■ Text provided:

"""

Jasper mentioned there was an existential debate going on here, and invited me to offer my opinion as ex-officio 'Imperatrix' and founder... having missed all the intervening growth, drama and events since 2007 when I 'retired.'

Standalone forums like this will always serve a purpose that Facebook and other feed-driven, timeline-based social media never will -- and never could.

Here, what we do "echoes in eternity" -- or at least as long as Jasper and our colleagues see fit to pay for its hosting and keep it a well-tended garden, still growing -- even if at a slower rate than at inception (in the heady days of 2000's 'Gladiator' film, when hundreds if not thousands were inspired to join RAT to learn more about the 'lost world' of Rome).

In the beginning, I had only envisioned RAT as having interest to academics, to scholars looking to compare notes over archaeological or textual evidence.  I wanted to find a way to bridge the gap between the amateur Roman scholar (which I was) and the professional, degreed, tenured Roman scholar, because I saw that if the field was ever to grow it would need to stay relevant -- and if possible, to be global.

"""

■ What you will do:
**A.** Which film does the forum post say inspired hundreds, if not thousands, to join RAT?
**B.** Quote the forum post, starting at "In the beginning, I" and ending at "to be global.".
The lines after this have no connection to the forum post.

■ Raw data:
"""

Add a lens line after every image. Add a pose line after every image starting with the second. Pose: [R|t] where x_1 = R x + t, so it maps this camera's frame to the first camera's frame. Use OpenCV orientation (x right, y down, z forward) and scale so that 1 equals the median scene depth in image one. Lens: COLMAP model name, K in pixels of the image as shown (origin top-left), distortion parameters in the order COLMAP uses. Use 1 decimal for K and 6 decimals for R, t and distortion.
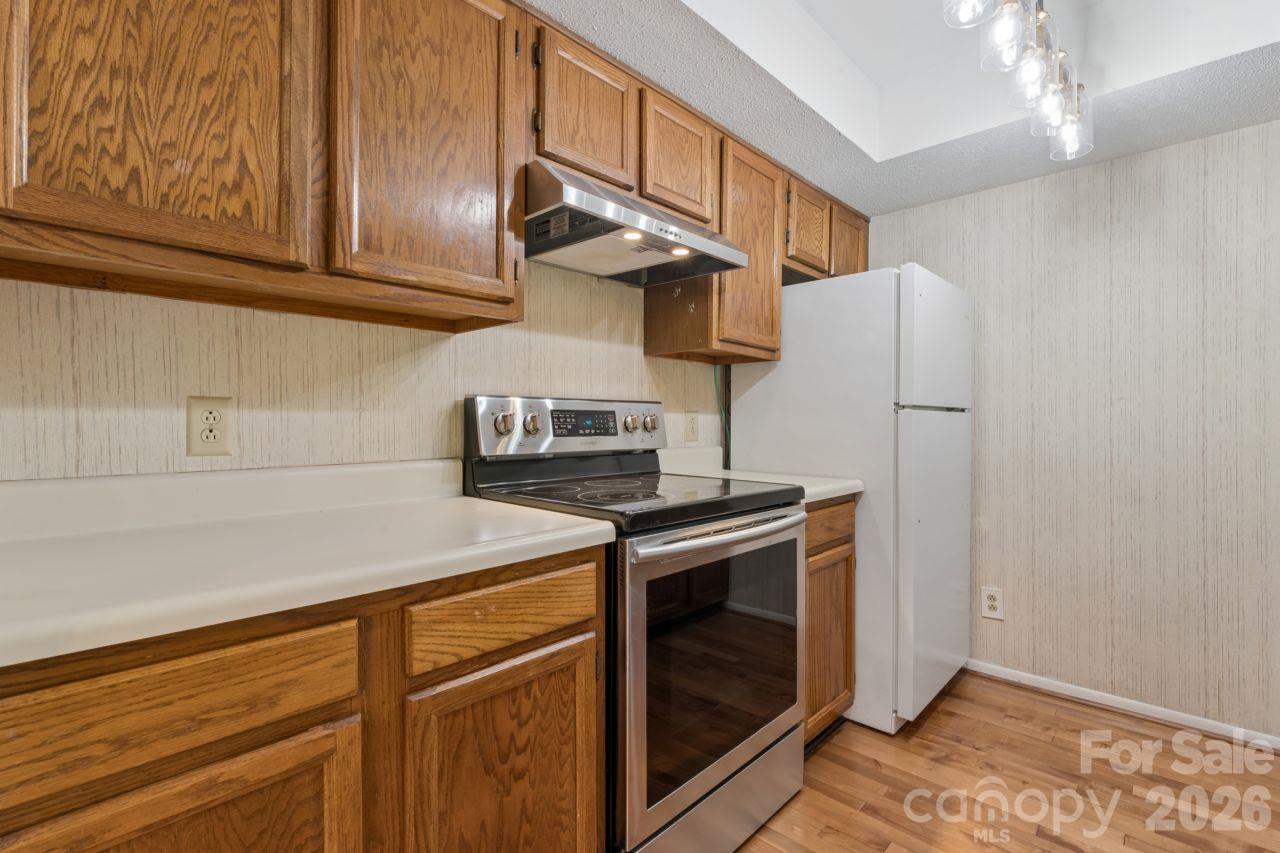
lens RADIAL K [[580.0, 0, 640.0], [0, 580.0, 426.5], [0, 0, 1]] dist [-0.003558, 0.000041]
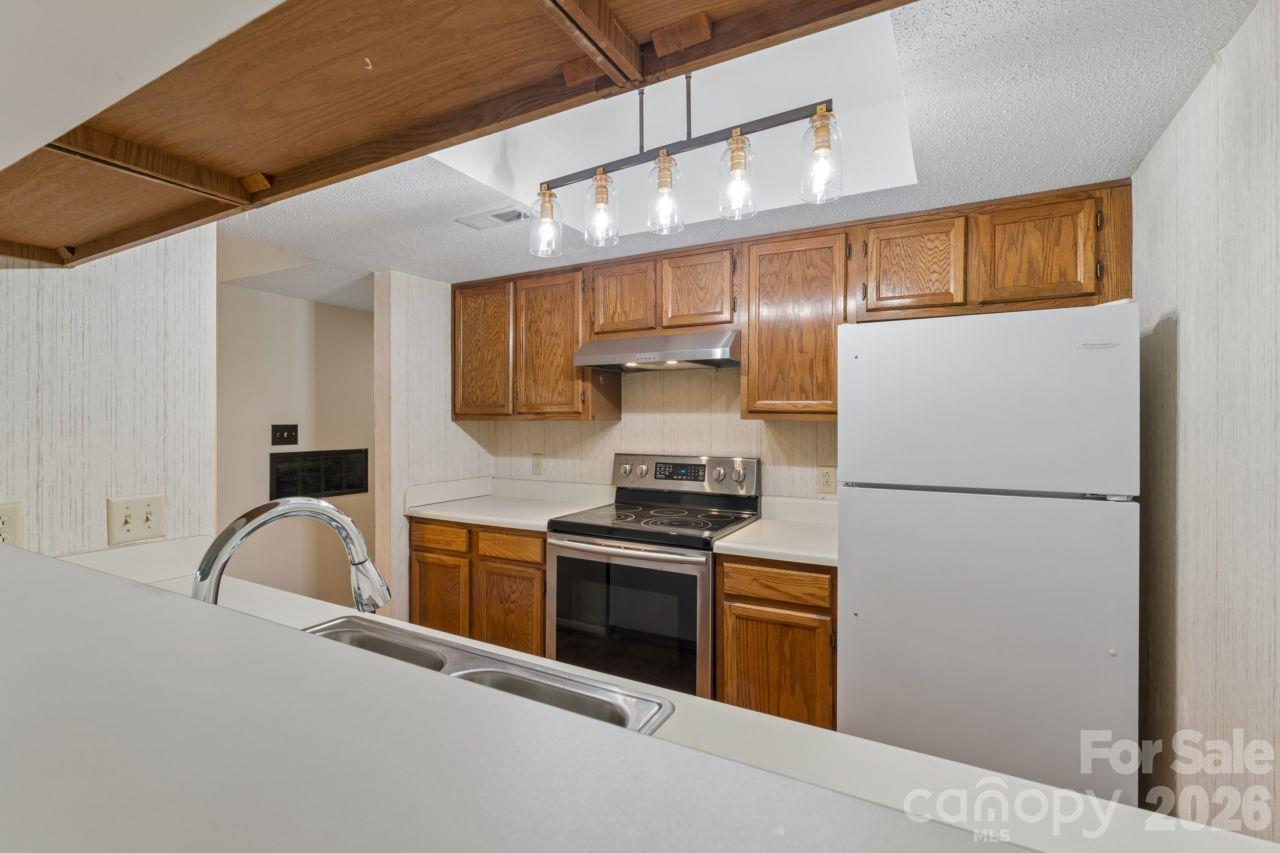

"""

■ Results of the exercise:
**A.** The 2000 film 'Gladiator'.

**B.**
In the beginning, I had only envisioned RAT as having interest to academics, to scholars looking to compare notes over archaeological or textual evidence.  I wanted to find a way to bridge the gap between the amateur Roman scholar (which I was) and the professional, degreed, tenured Roman scholar, because I saw that if the field was ever to grow it would need to stay relevant -- and if possible, to be global.